After questioning agencies on how they accessed communications data, the committee found that the security service was the greatest user by far, with British Security Service director general Sir Jonathan Evans saying that access to communications data "of one sort or another is very important indeed".
“It's part of the backbone of the way in which we would approach investigations. I think I would be accurate in saying there are no significant investigations that we undertake across the service that don't use communications data because of its ability to tell you the who and the when and the where of your target's activities,” he was quoted as saying in the report.
“It tends to be relatively reliable. It's relatively accessible at the moment in a number of areas, and from our point of view it's a very, very important capability. Obviously what we try to do is to use the tools available to us to identify the activities of people who are putting us at risk and then to act to disrupt that threat.”
Also questioned was GCHQ, who said that "communications data is integral to the work of the intelligence and security agencies" and is "particularly useful in the early stages when the agencies have to be able to determine whether those associating with the target are connected to the plot or are innocent bystanders".
In terms of the provisions of the bill, government agencies will be named on the face of the bill as one of only four bodies having access to the data. Meanwhile the Information Commissioner will review the security of the data against accidental loss, unlawful destruction, unlawful retention and unauthorised disclosure, among others.
With regard to the security of the bill, it said: “However, the complete absence of any detail about the data to be covered by the bill is giving rise to considerable concern in Parliament and from the general public. We have been given detailed evidence as to which areas will and will not be covered and, moreover, which particular types of communications are currently causing the greatest problems. This is highly classified material and could not be made public without damaging the operational capabilities of the agencies.”
The draft bill, named by critics as the ‘Snoopers Charter', was announced last year and was further detailed in the Queen's Speech.

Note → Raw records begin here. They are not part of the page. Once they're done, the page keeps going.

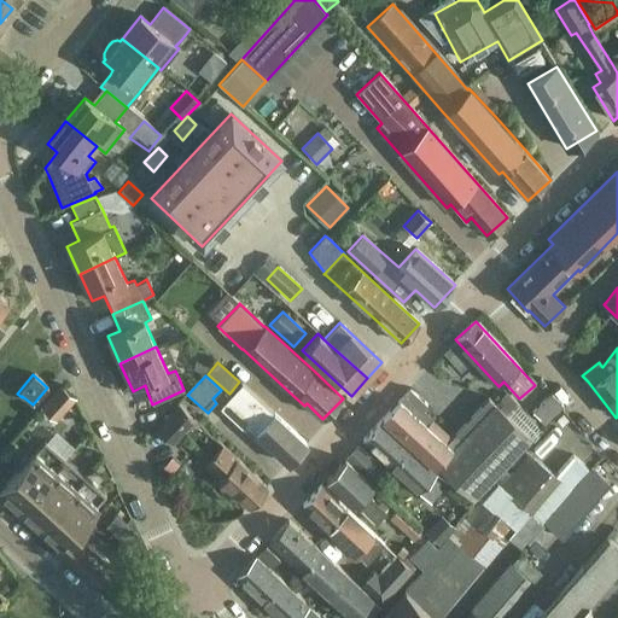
[(56,421),(75,400),(76,398),(60,384),(40,408),(56,421)]
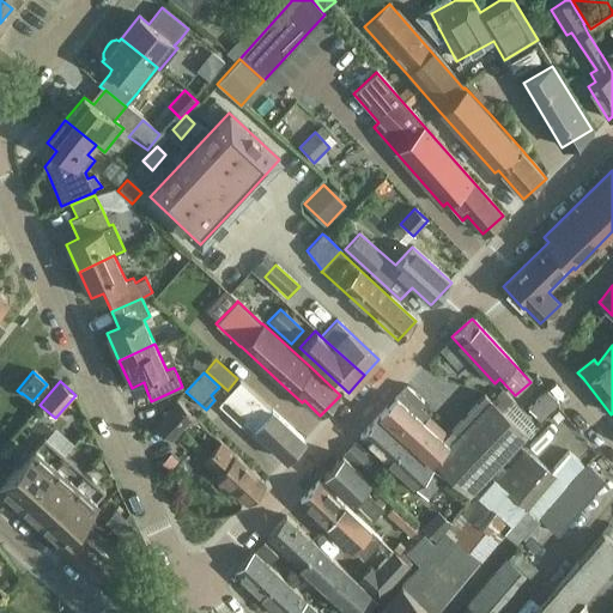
[(240,381),(218,405),(242,426),(246,423),(253,429),(286,461),(304,441),(267,405),(263,402),(254,394),(240,381)]
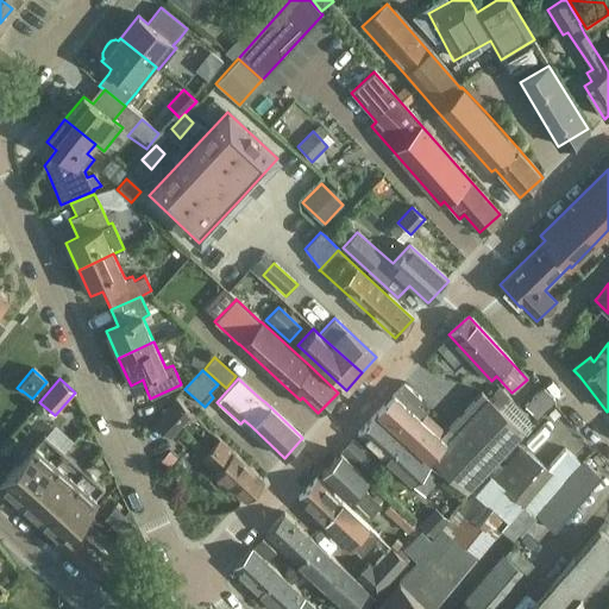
[(420,400),(403,384),(395,394),(377,413),(428,460),(429,459),(466,494),(523,433),(526,435),(534,426),(498,387),(489,397),(487,396),(481,391),(443,433),(432,422),(428,426),(420,419),(426,413),(416,405),(420,400)]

More details were confirmed by the Home Secretary Theresa May, while criticisms of the security of data by internet inventor Tim Berners-Lee have not helped its case.
Speaking about the proposed bill last year, Wikipedia founder Jimmy Wales said: “The argument is that they don't want content, they only want communications data, but the problem is one of the more difficult security portions of the bill is that it contemplates mandating service providers' data that they wouldn't keep for business purposes.
“Already people are quite concerned and the public is quite uneasy about how much data Facebook and Google keep and [they are] keeping more data; and they don't want a centralised database and as far as security goes there will be breaches and mistakes and hackers have a desire to get access to this kind of information.
“It was part of the coalition agreement, to stop the unnecessary storage of personal data, this shows very little concept of it.”